March 5, 05:04 PM GMT

Estimate

20,000 - 30,000 USD

Lot Details

Description

Milton Avery

1885 - 1965


Yellow Grasses

signed Milton Avery and dated 1957 (lower left); signed Milton Avery, titled and dated 1957 (on the reverse)

oil on canvasboard

8 ¾ by 11 ¾ in.

22.2 by 29.8 cm.

Executed in 1957.


This lot is accompanied by a letter of opinion from the Milton and Sally Avery Arts Foundation.

Private Collection, New York

Thence by descent to the present owner

Milton Avery and his family left New York every summer for a change of scenery in search of inspiration from natural forms. The family first visited Provincetown, Massachusetts in 1957, the year of execution of Yellow Grasses. In Provincetown, they were often joined by other artists such as Mark Rothko and Adolph Gottlieb, who both influenced Avery’s technique. Throughout these Massachusetts summers, Avery began using thinned out oil paints close to the viscosity of watercolors, which gave forms softer edges and colors a sense of translucency - contrasting with his previous thick opaque canvases. Avery said that he liked to “seize the one sharp instant in nature, to imprison it by means of ordered shapes and space relationships. To this end I eliminate and simplify, leaving apparently nothing but color and pattern. I am not seeking pure abstraction; rather the purity and essence of the idea – expressed in its simplest form” (quoted in Robert Hobbs, Milton Avery, New York, 1990, p. 158). 

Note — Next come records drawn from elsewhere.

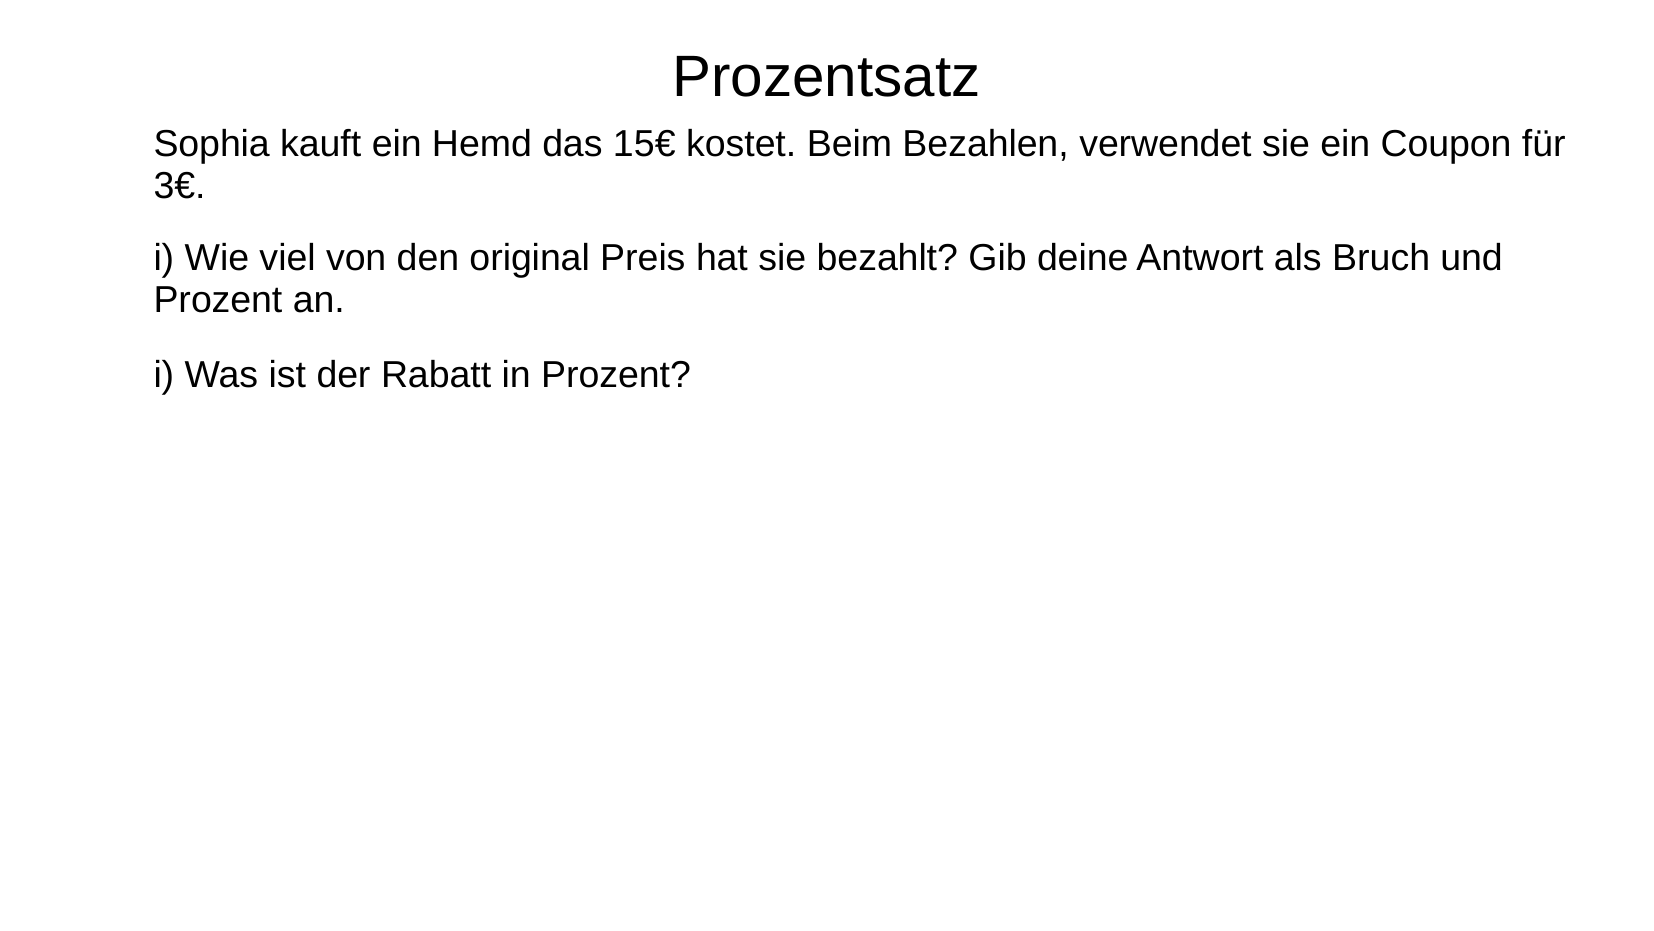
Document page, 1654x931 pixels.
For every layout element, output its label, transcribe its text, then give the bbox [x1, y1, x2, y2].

list Sophia kauft ein Hemd das 15€ kostet. Beim Bezahlen, verwendet sie ein Coupon für 3€. i) Wie viel von den original Preis hat sie bezahlt? Gib deine Antwort als Bruch und Prozent an. i) Was ist der Rabatt in Prozent? [82, 123, 1571, 662]
title Prozentsatz [82, 29, 1571, 123]
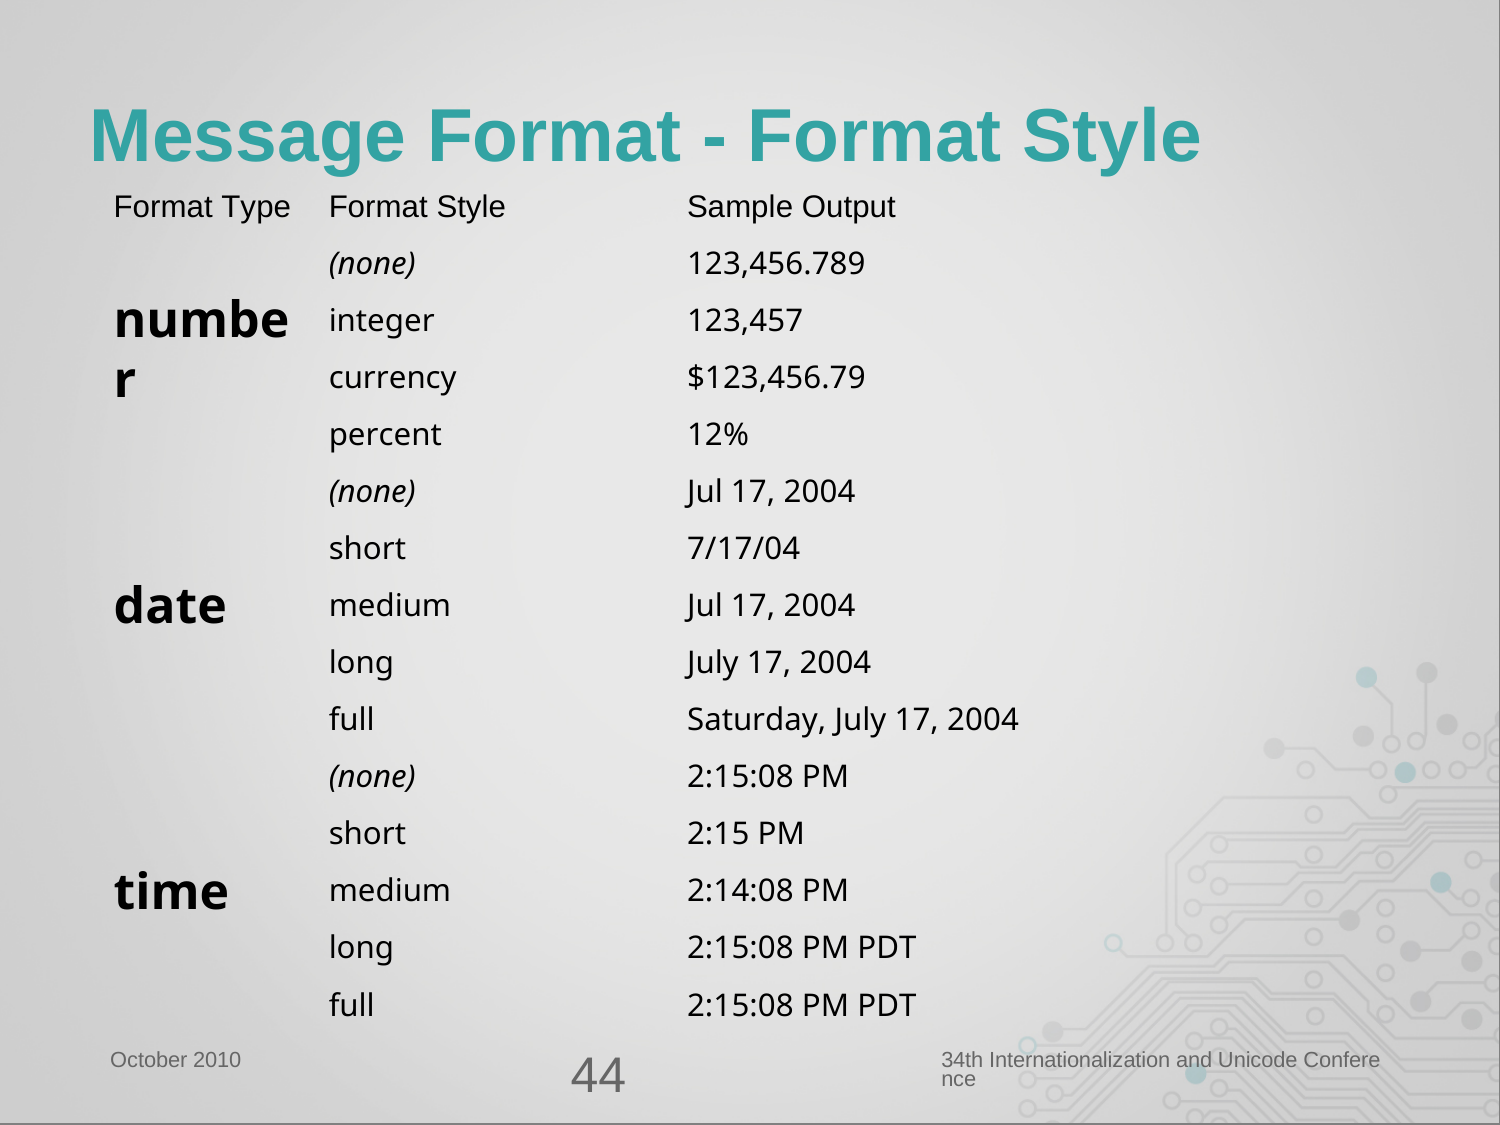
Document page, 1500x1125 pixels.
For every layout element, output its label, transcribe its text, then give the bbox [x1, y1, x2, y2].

Yellow Grasses perfectly exemplifies Avery's late '50’s landscapes and his mature artistic style, which had become more simplified in its emphasis on creative colors, lyrical movement and a horizontal linear plane. His changing style is shown in the present work through the slightly curved plane of textured grass made from various shades of intertwining yellows as well as the light brown flat color depicting the receding field. The dimension is completed with a clear horizontal barrier between the yellow grass portion and the horizon line. The light pattern sketched into the grass creates a sense of movement on an otherwise linear and flat composition.